Please output only the lines that begin at the line with "List each element's" and run through the end of the entries below, exactly as written. Drop all pictures.
━━━━━━━━━━
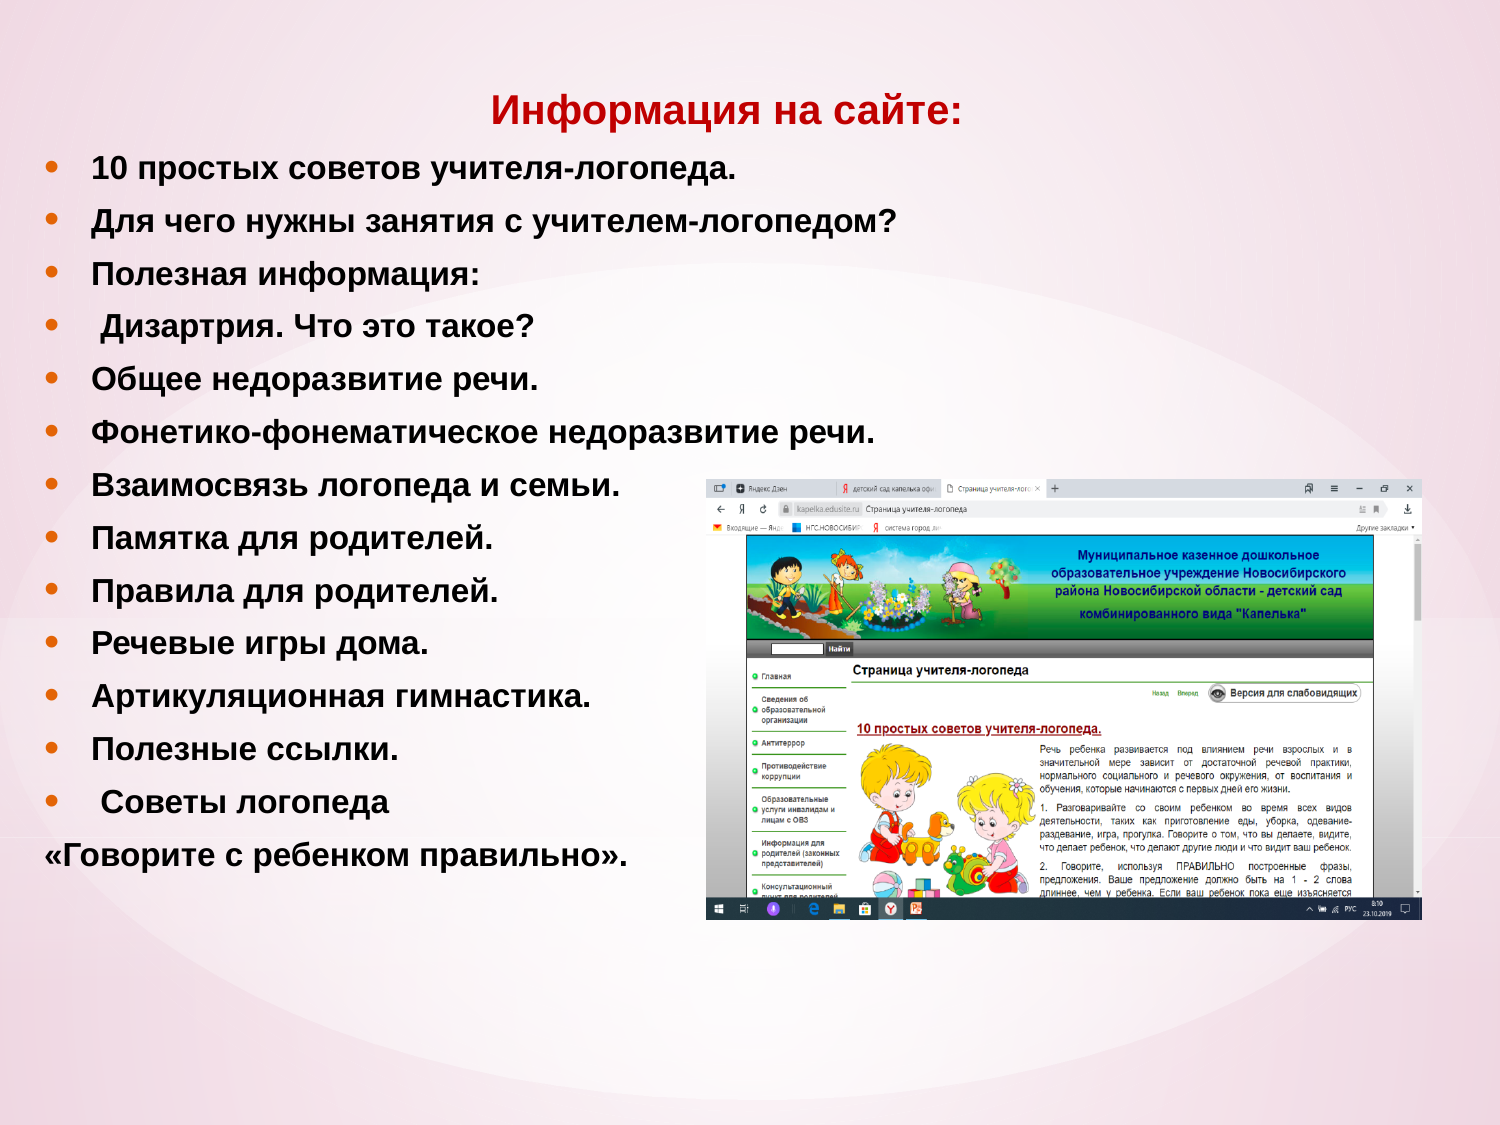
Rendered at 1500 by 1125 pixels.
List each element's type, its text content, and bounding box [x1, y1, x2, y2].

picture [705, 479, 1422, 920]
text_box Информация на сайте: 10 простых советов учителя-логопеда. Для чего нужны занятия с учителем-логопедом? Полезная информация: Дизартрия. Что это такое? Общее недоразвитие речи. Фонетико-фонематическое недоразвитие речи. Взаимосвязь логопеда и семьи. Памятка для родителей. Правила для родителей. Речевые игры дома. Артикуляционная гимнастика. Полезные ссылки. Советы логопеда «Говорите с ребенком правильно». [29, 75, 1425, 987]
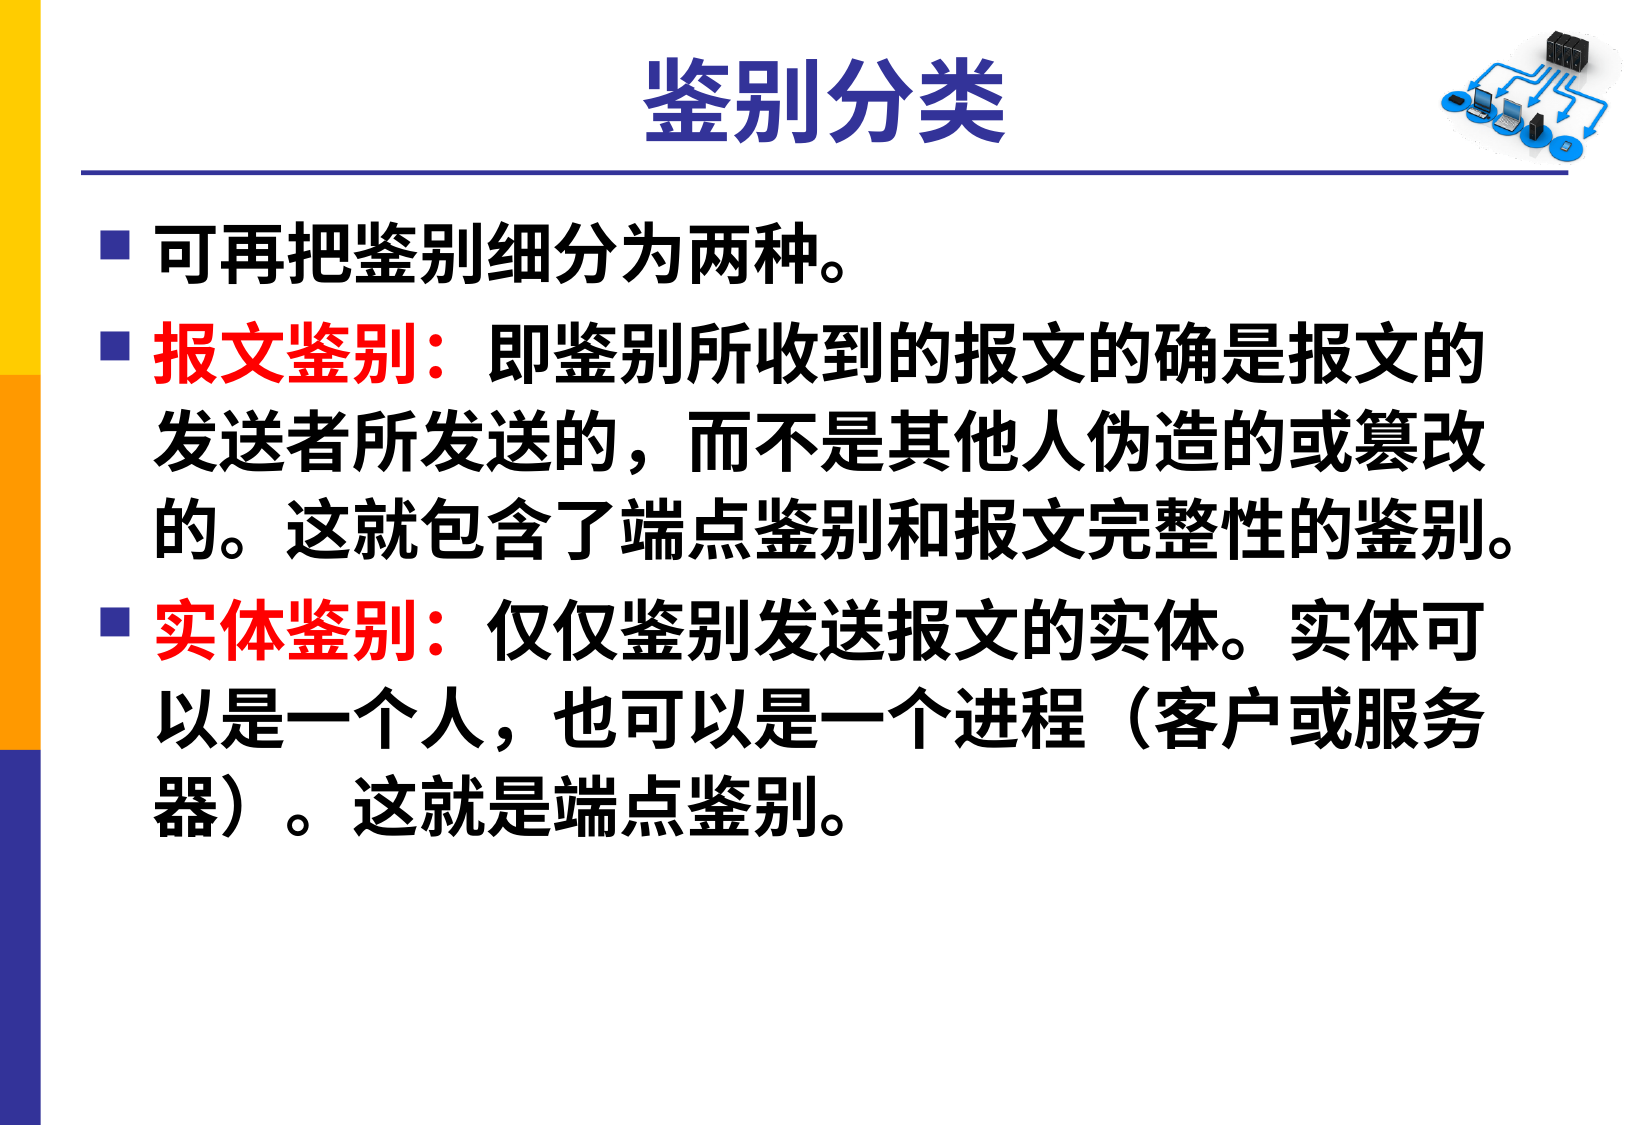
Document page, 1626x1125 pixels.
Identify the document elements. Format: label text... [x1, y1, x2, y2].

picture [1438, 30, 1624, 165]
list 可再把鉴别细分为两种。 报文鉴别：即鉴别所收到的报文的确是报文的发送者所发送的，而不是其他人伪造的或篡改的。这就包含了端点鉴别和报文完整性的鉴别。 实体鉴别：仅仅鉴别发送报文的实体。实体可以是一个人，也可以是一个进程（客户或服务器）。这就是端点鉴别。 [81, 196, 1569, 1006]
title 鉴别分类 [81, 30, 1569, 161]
━━━━━━━━━━
**Written answer:**
List each element's type, its text content, and bounding box [x1, y1, x2, y2].

picture [705, 479, 1422, 920]
text_box Информация на сайте: 10 простых советов учителя-логопеда. Для чего нужны занятия с учителем-логопедом? Полезная информация: Дизартрия. Что это такое? Общее недоразвитие речи. Фонетико-фонематическое недоразвитие речи. Взаимосвязь логопеда и семьи. Памятка для родителей. Правила для родителей. Речевые игры дома. Артикуляционная гимнастика. Полезные ссылки. Советы логопеда «Говорите с ребенком правильно». [29, 75, 1425, 987]
Document page, 1626x1125 pixels.
Identify the document elements. Format: label text... [x1, y1, x2, y2].

picture [1438, 30, 1624, 165]
list 可再把鉴别细分为两种。 报文鉴别：即鉴别所收到的报文的确是报文的发送者所发送的，而不是其他人伪造的或篡改的。这就包含了端点鉴别和报文完整性的鉴别。 实体鉴别：仅仅鉴别发送报文的实体。实体可以是一个人，也可以是一个进程（客户或服务器）。这就是端点鉴别。 [81, 196, 1569, 1006]
title 鉴别分类 [81, 30, 1569, 161]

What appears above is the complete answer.